Other important threads in the tale of acceleration that Taylor spins here include the standardization of time and the rise of ubiquitous networks of communication and commerce. In the premodern era, before the rise of printed calendars and mechanical clocks, time was generally quantified and articulated locally, and it was driven largely by the natural rhythms of daylight and seasons. Taylor, whose grandfather was a jeweler skilled in the art of clock repair, narrates the history of how time became standardized. Early clocks told only the hour; later clocks added minute and second hands. Time zones would eventually be standardized to ensure the efficient transport of people and goods by sea and rail. “Time actually changes with modernity,” notes Taylor. “No longer external and natural, time becomes internal and mechanical.”

The 19th century saw the rise of telegraph networks that would come to span the globe. This communication technology came intertwined with the rise of the railroads, as telegraphs “were used to transmit messages and information that enabled trains to run on schedule at ever faster rates of speed.” Telegraphs also played a transformative role in the rise of financial markets, making possible broader and faster dissemination of market information, which would in turn accelerate trade and shape the ways in which it progressed. The acceleration and proliferation of intertwined networks of transport and communication over the 19th and 20th centuries ushered us into a world in which “material and immaterial flows intersect and accelerate until real and virtual assets become indistinguishable.”

Though the genius of this book lies primarily in the nine chapters that describe how we have come to find ourselves in this mess, in the final chapter Taylor addresses the question of how we should live in a world that is ever accelerating. He introduces and summarily dismisses the Slow movements that have emerged over the last 30 years—Slow Food, Slow Money, Slow Parenting, and even Slow Church. He writes that these movements are primarily about leisure and “creating places where it is possible to retreat from the world.” It seems that Taylor has little imagination for the potential that these movements have for articulating and embodying new and distinctively local sorts of culture and economies that could very well sustain us in the face of a global meltdown.

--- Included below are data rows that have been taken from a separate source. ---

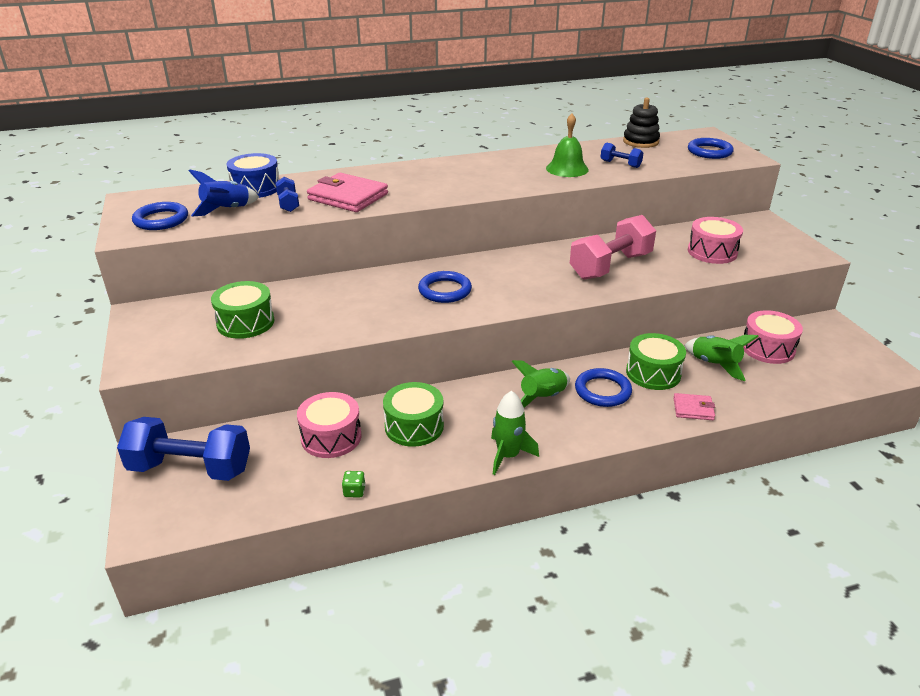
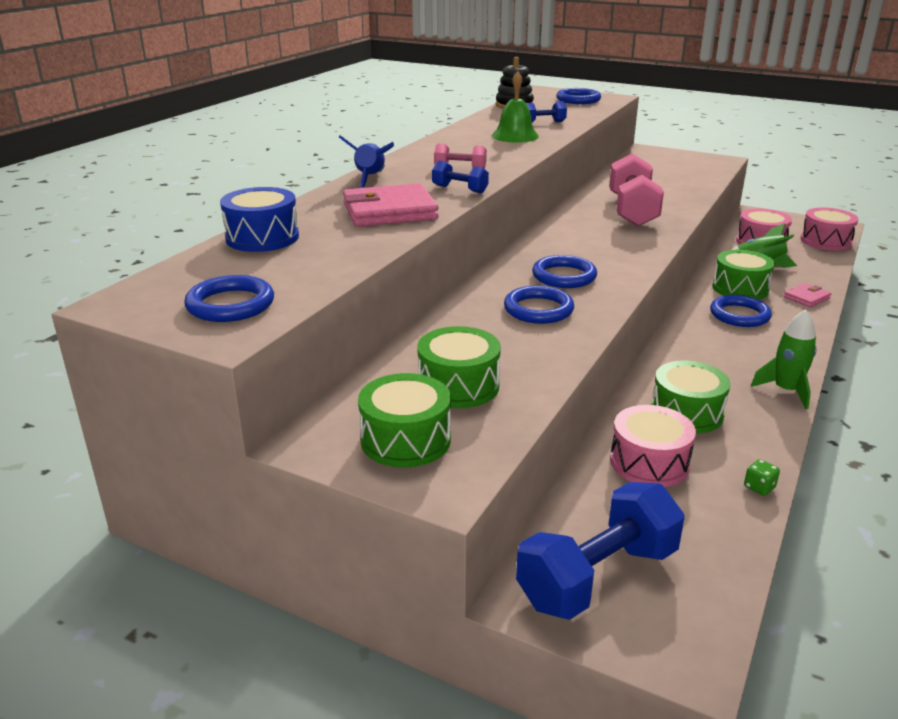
camera: 45 degrees left, 5 degrees down
blue rocket [189,169,259,217] -> blue rocket moved to [339,135,394,188]
blue dumbbell [276,177,299,212] -> blue dumbbell moved to [432,161,489,193]
green rocket [511,360,570,408] -> none
pink drum [688,217,743,264] -> pink drum moved to [801,207,858,251]
none -> green drum [358,373,451,468]
none -> pink dumbbell [434,144,487,169]
none -> blue ring [504,286,574,324]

Still, Taylor offers wise advice that gets to the heart of why Speed Limits is such an important book: “It is necessary to devote considerable time and significant resources to understanding the intersecting vectors that have brought us to this tipping point.” Many of us feel the pains of fast culture today, and in trying to imagine a different way and beginning to follow it, we need to take Taylor’s work seriously. The fragmentation and acceleration of Western culture is not a new problem. It stretches back at least as far as the origins of modernity, and it will not be resolved overnight. Economics, agriculture, business, family life—everything—needs to be examined in the light of the One who is reconciling all things, and our churches, as placed communities guided by the wisdom of God’s all-reconciling work, are well positioned to begin embodying a different way.

C. Christopher Smith

C. Christopher Smith is editor of The Englewood Review of Books and coauthor, with John Pattison, of Slow Church: Cultivating Community in the Patient Way of Jesus (IVP Books).